Eventuelle Überschüsse, so die Verabredung, gehen an „Hinz & Kunzt“. „Es läuft besser als alle erwartet haben“, sagt Karrenbauer und hat schon das nächste Ziel im Auge. „Wenn die fünf ihren Job gut machen, gibt es die Möglichkeit, dass sie ins normale Filialnetz wechseln. Und die nächsten können nachrücken.“
Keine Beschwerden der Konkurrenz
Inzwischen ist der Kundenstrom am Nachmittag abgeebbt. In der Auslage sind die ersten Lücken. „Einmal waren wir schon komplett ausverkauft, und zwar um 15 Uhr“, sagt Junge-Mitarbeiterin Ninoshka Montoya de Bahri. Die Arbeit in der besonderen Filiale mache mehr Spaß, sagt sie. „Die Kunden freuen sich über das Angebot, man bekommt viel Zustimmung.“
Und auch die Konkurrenz, in unmittelbarer Nähe sind sechs weitere Bäckereien, hat bislang keine Kritik angemeldet, so Junge-Geschäftsführer Tobias Schulz.
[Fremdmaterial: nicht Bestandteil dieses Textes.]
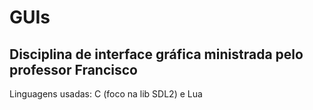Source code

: # GUIs
## Disciplina de interface gráfica ministrada pelo professor Francisco
Linguagens usadas: C (foco na lib SDL2) e Lua
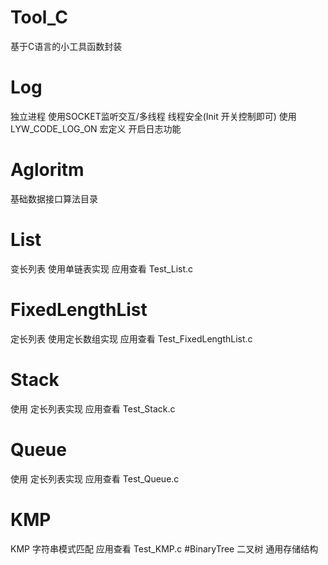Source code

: # Tool_C
基于C语言的小工具函数封装
# Log
独立进程 使用SOCKET监听交互/多线程 线程安全(Init 开关控制即可)
使用 LYW_CODE_LOG_ON 宏定义 开启日志功能
# Agloritm
基础数据接口算法目录
# List
变长列表
使用单链表实现 应用查看 Test_List.c
# FixedLengthList
定长列表
使用定长数组实现 应用查看 Test_FixedLengthList.c
# Stack
使用 定长列表实现 应用查看 Test_Stack.c
# Queue
使用 定长列表实现 应用查看 Test_Queue.c
# KMP
KMP 字符串模式匹配 应用查看 Test_KMP.c
#BinaryTree
二叉树 通用存储结构
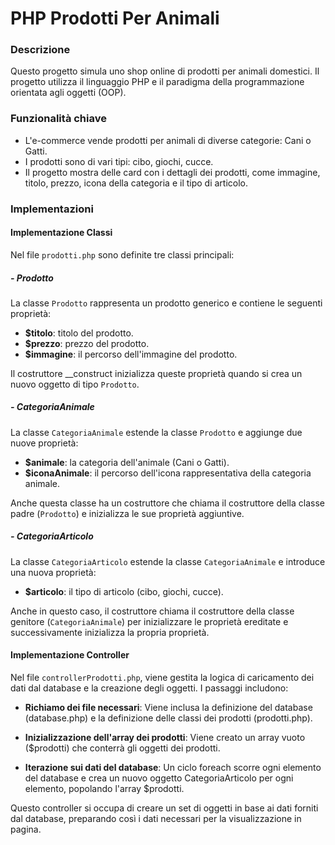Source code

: # PHP Prodotti Per Animali

### Descrizione

Questo progetto simula uno shop online di prodotti per animali domestici. Il progetto utilizza il linguaggio PHP e il paradigma della programmazione orientata agli oggetti (OOP).

### Funzionalità chiave

- L'e-commerce vende prodotti per animali di diverse categorie: Cani o Gatti.
- I prodotti sono di vari tipi: cibo, giochi, cucce.
- Il progetto mostra delle card con i dettagli dei prodotti, come immagine, titolo, prezzo, icona della categoria e il tipo di articolo.

### Implementazioni

#### Implementazione Classi

Nel file `prodotti.php` sono definite tre classi principali:

##### - Prodotto

La classe `Prodotto` rappresenta un prodotto generico e contiene le seguenti proprietà:

- **$titolo**: titolo del prodotto.
- **$prezzo**: prezzo del prodotto.
- **$immagine**: il percorso dell'immagine del prodotto.

Il costruttore \_\_construct inizializza queste proprietà quando si crea un nuovo oggetto di tipo `Prodotto`.

##### - CategoriaAnimale

La classe `CategoriaAnimale` estende la classe `Prodotto` e aggiunge due nuove proprietà:

- **$animale**: la categoria dell'animale (Cani o Gatti).
- **$iconaAnimale**: il percorso dell'icona rappresentativa della categoria animale.

Anche questa classe ha un costruttore che chiama il costruttore della classe padre (`Prodotto`) e inizializza le sue proprietà aggiuntive.

##### - CategoriaArticolo

La classe `CategoriaArticolo` estende la classe `CategoriaAnimale` e introduce una nuova proprietà:

- **$articolo**: il tipo di articolo (cibo, giochi, cucce).

Anche in questo caso, il costruttore chiama il costruttore della classe genitore (`CategoriaAnimale`) per inizializzare le proprietà ereditate e successivamente inizializza la propria proprietà.

#### Implementazione Controller

Nel file `controllerProdotti.php`, viene gestita la logica di caricamento dei dati dal database e la creazione degli oggetti. I passaggi includono:

- **Richiamo dei file necessari**: Viene inclusa la definizione del database (database.php) e la definizione delle classi dei prodotti (prodotti.php).

- **Inizializzazione dell'array dei prodotti**: Viene creato un array vuoto ($prodotti) che conterrà gli oggetti dei prodotti.

- **Iterazione sui dati del database**: Un ciclo foreach scorre ogni elemento del database e crea un nuovo oggetto CategoriaArticolo per ogni elemento, popolando l'array $prodotti.

Questo controller si occupa di creare un set di oggetti in base ai dati forniti dal database, preparando così i dati necessari per la visualizzazione in pagina.
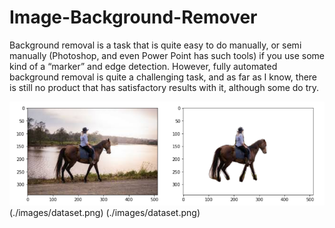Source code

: # Image-Background-Remover
Background removal is a task that is quite easy to do manually, or semi manually (Photoshop, and even Power Point has such tools) if you use some kind of a “marker” and edge detection. However, fully automated background removal is quite a challenging task, and as far as I know, there is still no product that has satisfactory results with it, although some do try.

![dataset](./pic1.png)
(./images/dataset.png)
(./images/dataset.png)
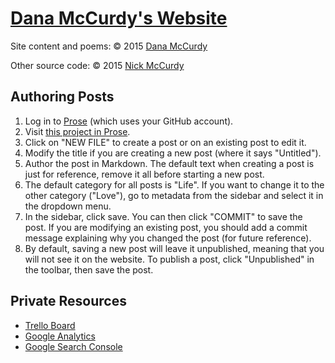 # [Dana McCurdy's Website](http://danamccurdy.com)

Site content and poems: &copy; 2015 [Dana McCurdy](http://danamccurdy.com/)

Other source code: &copy; 2015 [Nick McCurdy](http://nickmccurdy.com/)

## Authoring Posts
1. Log in to [Prose](http://prose.io/) (which uses your GitHub account).
2. Visit [this project in Prose](http://prose.io/#danamcc/danamcc.github.io).
3. Click on "NEW FILE" to create a post or on an existing post to edit it.
4. Modify the title if you are creating a new post (where it says "Untitled").
5. Author the post in Markdown. The default text when creating a post is just for reference, remove it all before starting a new post.
6. The default category for all posts is "Life". If you want to change it to the other category ("Love"), go to metadata from the sidebar and select it in the dropdown menu.
7. In the sidebar, click save. You can then click "COMMIT" to save the post. If you are modifying an existing post, you should add a commit message explaining why you changed the post (for future reference).
8. By default, saving a new post will leave it unpublished, meaning that you will not see it on the website. To publish a post, click "Unpublished" in the toolbar, then save the post.

## Private Resources
- [Trello Board](https://trello.com/b/hK0hhEDy/dana-s-website)
- [Google Analytics](https://analytics.google.com/analytics/web/#report/defaultid/a51703743w83996550p87034958/)
- [Google Search Console](https://www.google.com/webmasters/tools/dashboard?siteUrl=http%3A%2F%2Fdanamccurdy.com%2F)
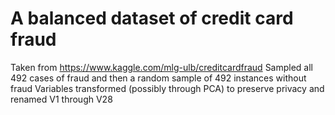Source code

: # A balanced dataset of credit card fraud

Taken from https://www.kaggle.com/mlg-ulb/creditcardfraud
Sampled all 492 cases of fraud and then a random sample of 492 instances without fraud
Variables transformed (possibly through PCA) to preserve privacy and renamed V1 through V28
Aus Sicht der Wettbewerbsschützer sind die BrotRetter mit ihren günstigen Preisen sowieso nicht zu beanstanden.
„Das ist Social Sponsoring und deshalb zulässig“, sagt Andreas Ottofülling von der Wettbewerbszentrale. Möglicherweise ist das Projekt auch der Beginn eines neuen Trends. „Wir haben Anfragen aus ganz Deutschland von Bäckereien, die wissen wollen, wie wir das machen“, sagt Tobias Schulz und lächelt – stolz.